Cependant, l’ennemi de classe ne dormait pas. Il cherchait à exploiter la pénible situation économique et le mécontentement des paysans. Des émeutes de koulaks, organisées par les gardes blancs et les socialistes-révolutionnaires, éclatèrent en Sibérie, en Ukraine, dans la province de Tambov (rébellion d’Antonov). On assista à une recrudescence d’activité de tous les éléments contre-révolutionnaires : menchéviks, socialistes-révolutionnaires, anarchistes, gardes blancs, nationalistes bourgeois. L’ennemi recourut à une nouvelle tactique de lutte contre le pouvoir des Soviets. Il se camoufla en empruntant les couleurs soviétiques ; au lieu du vieux mot d’ordre avorté « À bas les Soviets ! » il lança un mot d’ordre nouveau : « Pour les Soviets, mais sans les communistes. »
L’émeute contre-révolutionnaire de Cronstadt fut un exemple patent de la nouvelle tactique de l’ennemi de classe. Elle commença huit jours avant l’ouverture du Xe congrès du Parti, en mars 1925. À la tête de l’émeute se trouvaient des gardes blancs liés aux socialistes-révolutionnaires, aux menchéviks et à des représentants d’États étrangers. La volonté des émeutiers était de rétablir le pouvoir et la propriété des capitalistes et des grands propriétaires fonciers, mais ils cherchèrent à la dissimuler au début sous une enseigne « soviétique » ; ils formulèrent le mot d’ordre : « Les Soviets sans les communistes ». La contre-révolution entendait exploiter le mécontentement des masses petites-bourgeoises, et tout en se couvrant d’un mot d’ordre pseudo-soviétique, renverser le pouvoir des Soviets.
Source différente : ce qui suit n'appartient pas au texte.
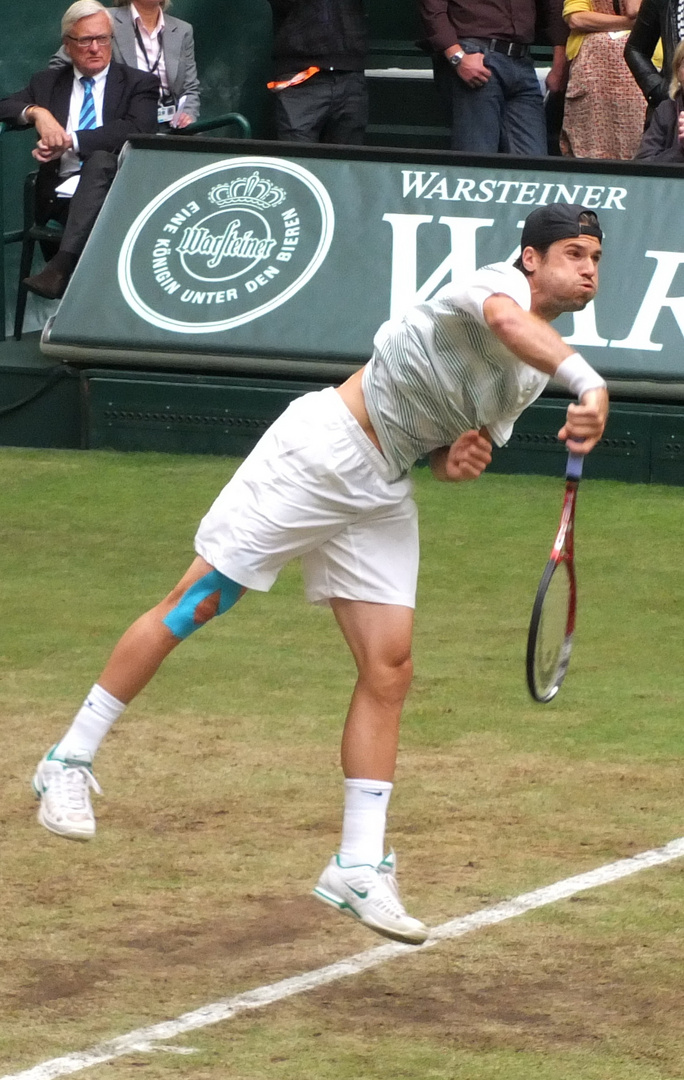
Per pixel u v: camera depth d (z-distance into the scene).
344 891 14.91
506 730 21.53
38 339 40.62
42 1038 13.88
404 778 19.91
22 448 36.69
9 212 44.12
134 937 15.87
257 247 35.91
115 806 19.09
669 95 36.72
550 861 17.56
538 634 14.97
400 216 35.62
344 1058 13.56
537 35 43.94
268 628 25.88
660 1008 14.43
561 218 14.80
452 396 15.02
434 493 33.16
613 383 33.12
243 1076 13.26
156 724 21.73
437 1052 13.68
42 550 29.61
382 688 15.38
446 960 15.38
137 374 35.84
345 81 44.38
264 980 15.02
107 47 38.69
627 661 24.33
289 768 20.28
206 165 37.12
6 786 19.62
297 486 15.27
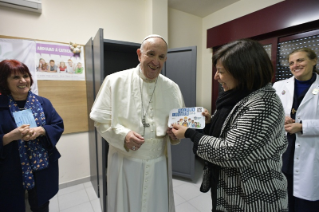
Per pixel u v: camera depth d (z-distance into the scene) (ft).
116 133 3.16
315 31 6.18
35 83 6.07
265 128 2.00
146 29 8.08
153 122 3.52
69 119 6.80
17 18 5.69
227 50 2.32
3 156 3.62
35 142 4.01
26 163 3.86
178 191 6.81
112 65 7.00
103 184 5.20
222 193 2.54
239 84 2.35
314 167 4.32
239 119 2.18
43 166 4.05
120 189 3.47
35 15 5.93
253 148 2.01
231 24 8.52
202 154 2.31
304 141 4.40
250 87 2.25
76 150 7.12
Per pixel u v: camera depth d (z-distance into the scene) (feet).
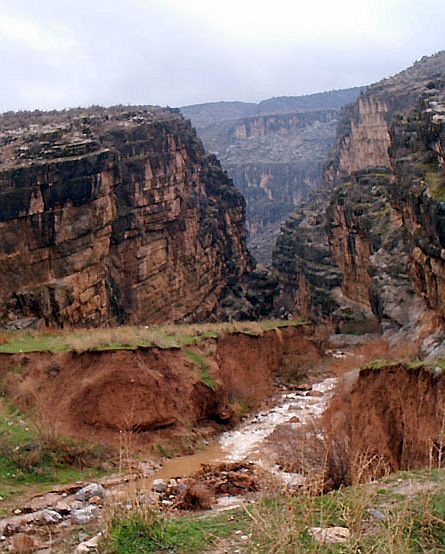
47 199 127.34
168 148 193.26
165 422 69.62
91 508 42.11
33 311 120.98
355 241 212.02
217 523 28.07
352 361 118.11
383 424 51.39
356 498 26.55
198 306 207.92
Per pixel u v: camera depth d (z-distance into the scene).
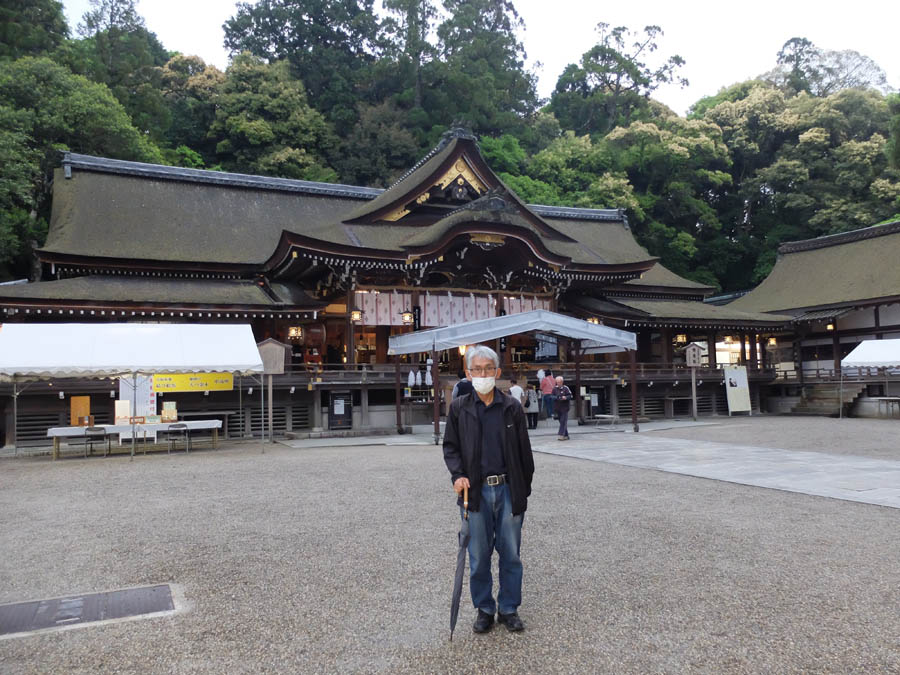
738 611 4.20
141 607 4.43
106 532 6.70
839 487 8.85
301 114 56.47
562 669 3.38
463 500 3.94
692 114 74.19
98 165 28.36
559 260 25.81
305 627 4.03
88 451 15.99
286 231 21.62
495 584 4.91
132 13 56.47
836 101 57.75
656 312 29.72
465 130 27.41
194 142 57.47
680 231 56.16
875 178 52.62
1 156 26.25
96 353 13.77
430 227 25.19
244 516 7.41
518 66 82.69
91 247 23.77
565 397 16.81
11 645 3.78
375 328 27.80
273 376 20.41
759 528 6.52
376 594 4.66
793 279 38.81
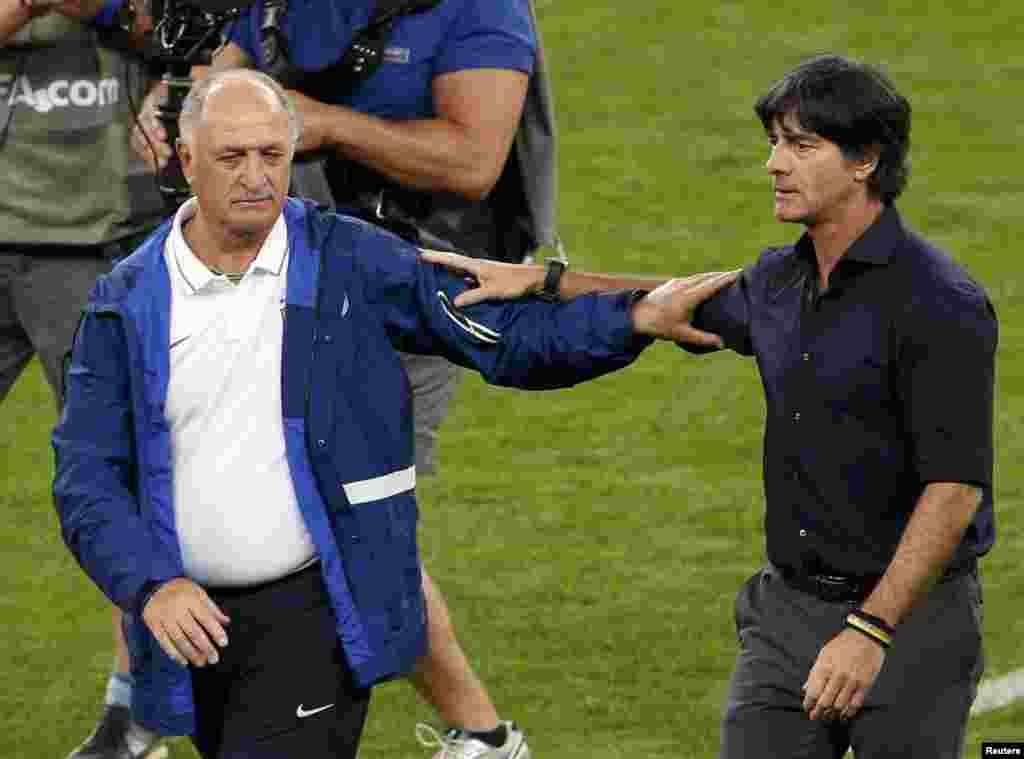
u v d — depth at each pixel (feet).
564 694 82.33
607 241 143.84
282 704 56.65
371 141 72.18
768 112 55.83
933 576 54.54
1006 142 163.32
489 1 73.41
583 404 117.08
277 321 55.36
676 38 185.47
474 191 73.72
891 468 55.77
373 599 56.24
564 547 97.71
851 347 55.31
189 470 55.67
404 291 56.70
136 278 55.47
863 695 54.44
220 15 70.85
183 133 54.70
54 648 87.35
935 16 190.80
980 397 54.65
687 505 102.99
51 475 107.45
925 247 55.52
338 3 72.64
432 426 78.28
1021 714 79.87
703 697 82.07
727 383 120.16
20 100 79.71
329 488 55.52
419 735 76.89
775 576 58.23
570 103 171.22
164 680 56.03
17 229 79.92
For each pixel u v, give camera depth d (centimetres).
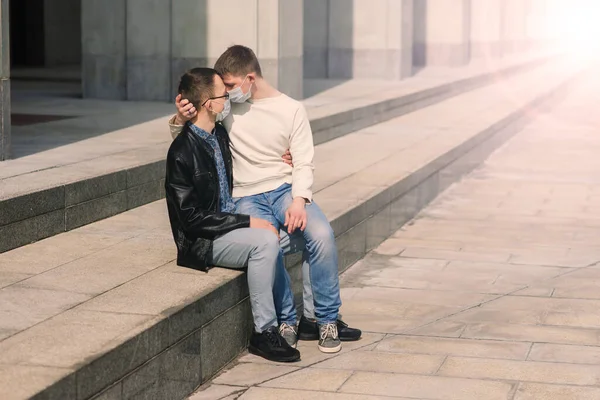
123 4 1548
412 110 1839
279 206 599
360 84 2109
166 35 1541
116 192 786
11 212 654
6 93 839
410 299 753
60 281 565
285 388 545
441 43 2912
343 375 567
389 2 2261
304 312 632
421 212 1123
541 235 1004
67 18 2708
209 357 552
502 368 585
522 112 1969
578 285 799
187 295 535
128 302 521
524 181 1346
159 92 1552
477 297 759
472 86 2444
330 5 2302
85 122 1198
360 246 888
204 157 574
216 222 571
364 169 1083
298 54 1622
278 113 596
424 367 585
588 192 1264
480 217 1098
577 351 620
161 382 494
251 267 572
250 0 1519
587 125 2045
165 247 657
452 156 1289
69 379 414
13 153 894
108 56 1561
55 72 2302
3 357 434
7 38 833
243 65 577
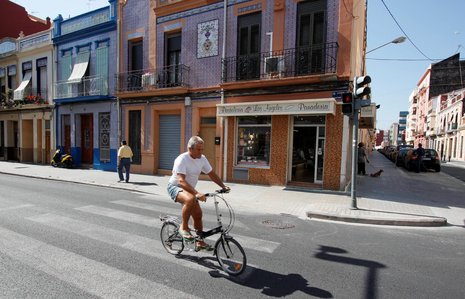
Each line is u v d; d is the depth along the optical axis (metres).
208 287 3.53
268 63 11.02
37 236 5.19
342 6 10.02
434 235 5.96
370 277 3.91
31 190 10.04
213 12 12.52
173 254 4.51
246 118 12.05
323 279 3.82
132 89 15.15
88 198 8.77
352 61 10.22
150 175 14.24
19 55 20.86
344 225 6.59
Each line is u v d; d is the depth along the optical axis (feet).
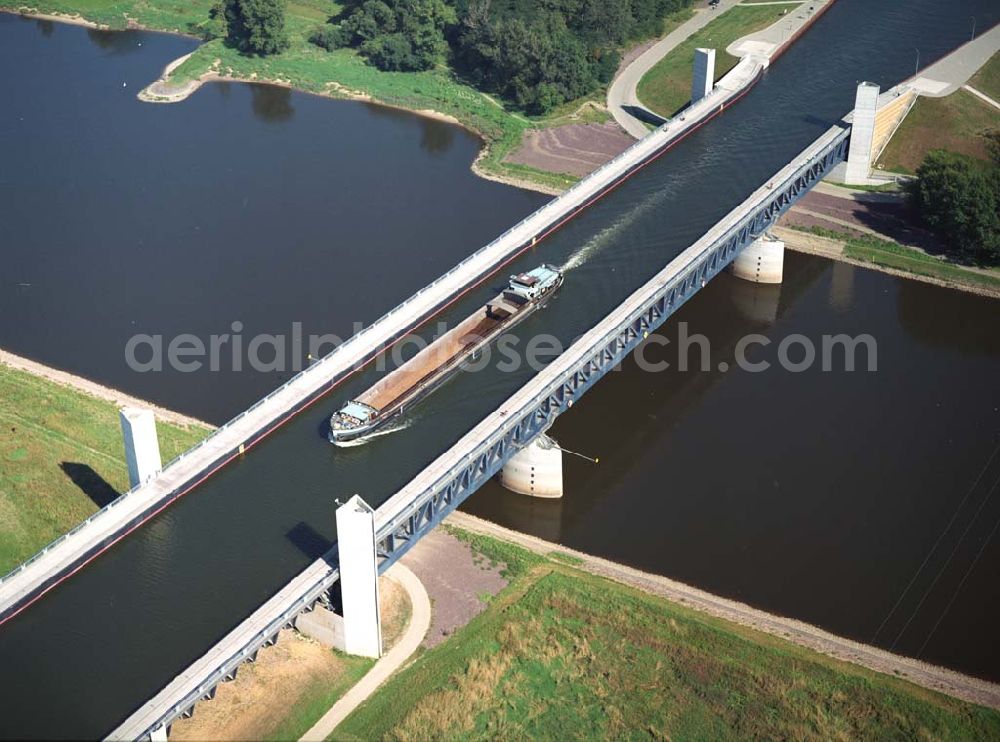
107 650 531.09
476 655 588.50
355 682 572.10
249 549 579.89
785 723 561.43
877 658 599.16
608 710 565.94
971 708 570.05
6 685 515.09
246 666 570.87
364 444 640.17
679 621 612.29
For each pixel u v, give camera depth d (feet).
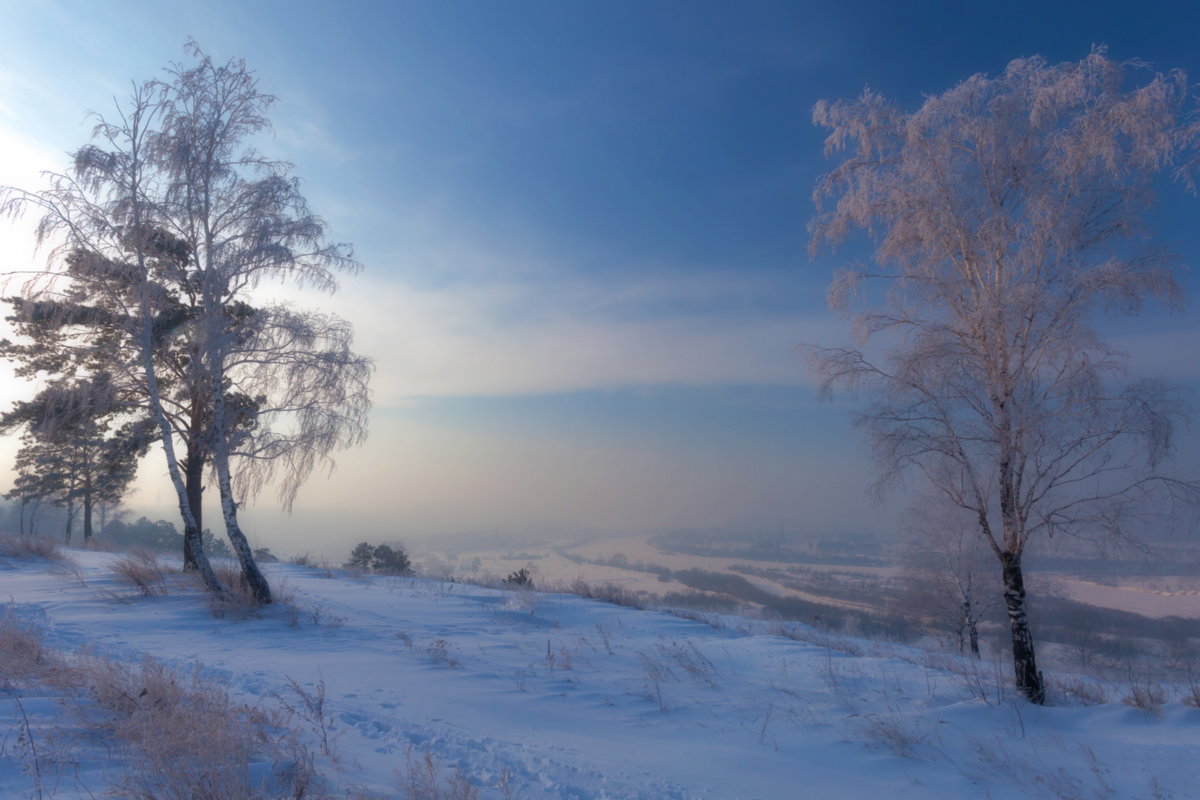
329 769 17.31
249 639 37.40
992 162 32.14
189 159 47.80
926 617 82.94
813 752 23.02
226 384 51.49
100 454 56.49
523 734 23.15
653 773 19.77
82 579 53.52
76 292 49.24
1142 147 28.99
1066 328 29.73
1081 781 20.76
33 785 14.08
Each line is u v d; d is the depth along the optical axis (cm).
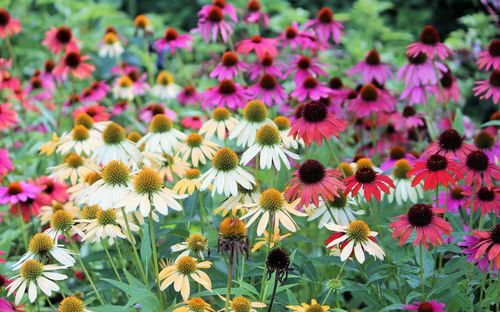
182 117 254
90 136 188
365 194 153
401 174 181
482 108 295
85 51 335
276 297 158
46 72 262
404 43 366
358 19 347
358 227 149
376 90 214
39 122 249
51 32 255
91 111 227
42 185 194
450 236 147
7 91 248
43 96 258
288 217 150
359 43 304
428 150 165
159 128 170
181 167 182
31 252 152
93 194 148
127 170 150
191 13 424
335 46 308
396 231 149
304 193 152
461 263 156
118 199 147
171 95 264
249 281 171
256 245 155
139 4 437
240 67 215
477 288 164
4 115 226
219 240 137
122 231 160
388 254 159
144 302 145
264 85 206
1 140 233
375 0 349
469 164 158
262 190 182
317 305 143
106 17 355
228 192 152
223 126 179
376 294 161
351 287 155
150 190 147
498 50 198
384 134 232
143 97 292
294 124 162
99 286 167
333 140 222
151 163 176
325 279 178
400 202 180
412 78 216
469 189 166
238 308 142
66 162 186
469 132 229
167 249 168
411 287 165
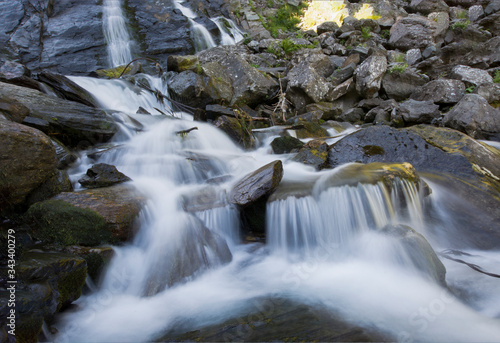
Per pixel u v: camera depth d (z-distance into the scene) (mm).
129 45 13898
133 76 10859
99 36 13609
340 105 11219
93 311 3836
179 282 4219
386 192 5324
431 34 13398
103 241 4383
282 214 5188
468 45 12797
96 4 14820
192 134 7383
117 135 7094
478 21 14297
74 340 3434
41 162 4652
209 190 5594
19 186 4484
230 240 5324
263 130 8586
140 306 3939
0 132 4258
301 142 7652
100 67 12758
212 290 4195
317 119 9797
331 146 7094
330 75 12156
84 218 4352
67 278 3680
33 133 4590
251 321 3578
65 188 4934
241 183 5465
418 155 6789
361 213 5141
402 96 11203
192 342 3312
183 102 9836
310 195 5254
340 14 15742
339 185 5305
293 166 6551
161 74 10812
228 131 7898
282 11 17266
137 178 5824
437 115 9211
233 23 16812
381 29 15320
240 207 5324
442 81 10281
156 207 5008
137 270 4395
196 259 4453
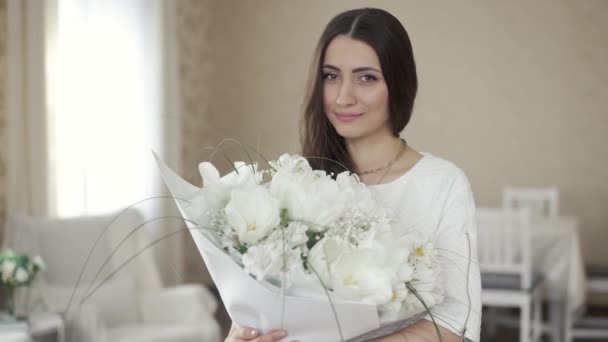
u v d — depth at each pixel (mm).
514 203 6234
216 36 6688
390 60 1402
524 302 4055
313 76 1478
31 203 4262
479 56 6340
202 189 1207
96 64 4910
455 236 1401
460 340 1328
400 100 1449
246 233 1153
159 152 5473
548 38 6254
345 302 1130
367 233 1180
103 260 3785
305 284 1143
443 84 6387
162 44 5531
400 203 1461
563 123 6258
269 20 6629
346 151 1532
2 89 4258
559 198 6277
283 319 1174
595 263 6223
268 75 6645
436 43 6387
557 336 4727
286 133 6617
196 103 6477
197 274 6375
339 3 6539
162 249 5418
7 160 4219
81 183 4684
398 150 1515
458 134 6379
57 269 3709
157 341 3307
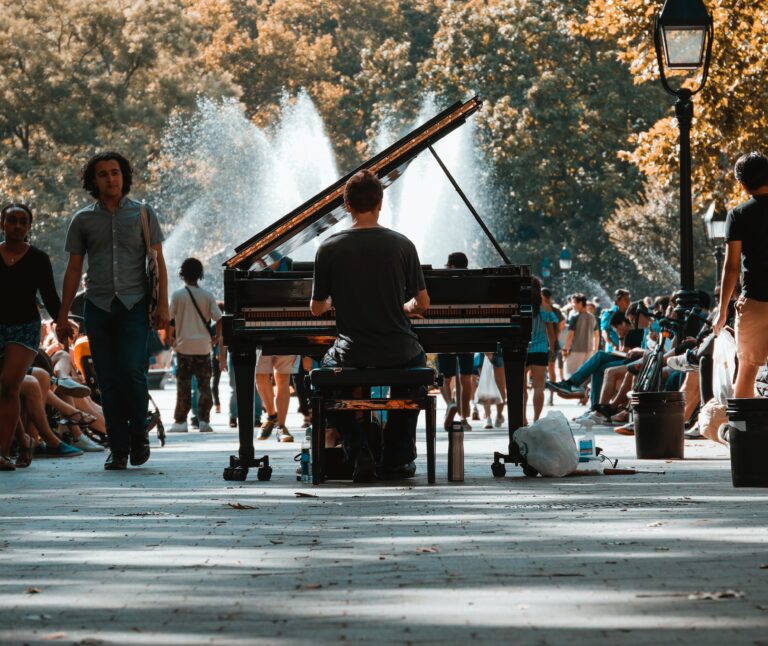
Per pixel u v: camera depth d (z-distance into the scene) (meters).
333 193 12.51
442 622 5.64
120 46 81.25
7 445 14.48
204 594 6.39
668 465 14.04
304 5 112.31
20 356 14.32
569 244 91.44
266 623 5.71
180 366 23.28
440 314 12.11
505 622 5.62
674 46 19.47
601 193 85.81
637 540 7.89
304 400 21.77
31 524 9.27
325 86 98.94
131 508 10.26
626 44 39.56
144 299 14.46
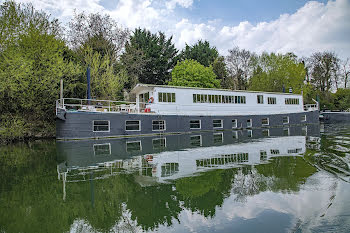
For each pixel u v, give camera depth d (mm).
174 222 5027
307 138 18531
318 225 4523
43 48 23812
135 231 4727
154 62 47906
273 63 50062
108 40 35062
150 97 24000
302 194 6305
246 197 6238
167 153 12984
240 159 10977
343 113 46781
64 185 7766
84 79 29703
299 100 35438
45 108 25078
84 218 5422
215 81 43156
Deux circonstances avaient facilité l’émeute de Cronstadt : la composition, qui avait empiré, des équipages des navires de guerre et la faiblesse de l’organisation bolchévik de Cronstadt. Les vieux matelots qui avaient pris part à la Révolution d’Octobre étaient presque tous partis au front, où ils combattaient héroïquement dans les rangs de l’Armée rouge. De nouveaux contingents étaient venus s’incorporer dans la flotte, qui n’avaient pas été aguerris au feu de la révolution. Ces contingents étaient formés d’une masse encore parfaitement fruste de paysans, qui reflétait le mécontentement de la paysannerie à l’égard des prélèvements. Quant à l’organisation bolchévik de Cronstadt en cette période, elle avait été gravement affaiblie par une série de mobilisations pour le front. C’est ce qui avait permis aux menchéviks, aux socialistes-révolutionnaires et aux gardes blancs de s’infiltrer dans Cronstadt et d’en prendre possession.
Les émeutiers s’étaient emparés d’une forteresse de premier ordre, de la flotte, d’une immense quantité d’armements et d’obus. La contre-révolution internationale chantait victoire. Mais c’était trop tôt se réjouir. L’émeute fut promptement écrasée par les troupes soviétiques. Le Parti envoya contre les émeutiers de Cronstadt ses meilleurs fils, les délégués du Xe congrès, Vorochilov en tête. Les soldats rouges marchèrent sur Cronstadt en avançant sur la mince couche de glace du golfe. La glace cédant, beaucoup se noyèrent. Il fallut prendre d’assaut les forts presque inexpugnables de Cronstadt. Le dévouement à la révolution, la bravoure et la volonté de sacrifier sa vie pour le pouvoir des Soviets eurent le dessus. La forteresse de Cronstadt fut prise d’assaut par les troupes rouges. L’émeute fut liquidée.
Source : Histoire du Parti communiste (bolchévik) de l’U.R.S.S., Paris, Bureau d’éditions, 1939, pp. 234-236. Pour la citation dans l’introduction : Ante Ciliga, L’insurrection de Cronstadt et la destinée de la Révolution russe, Paris, Allia, 2015.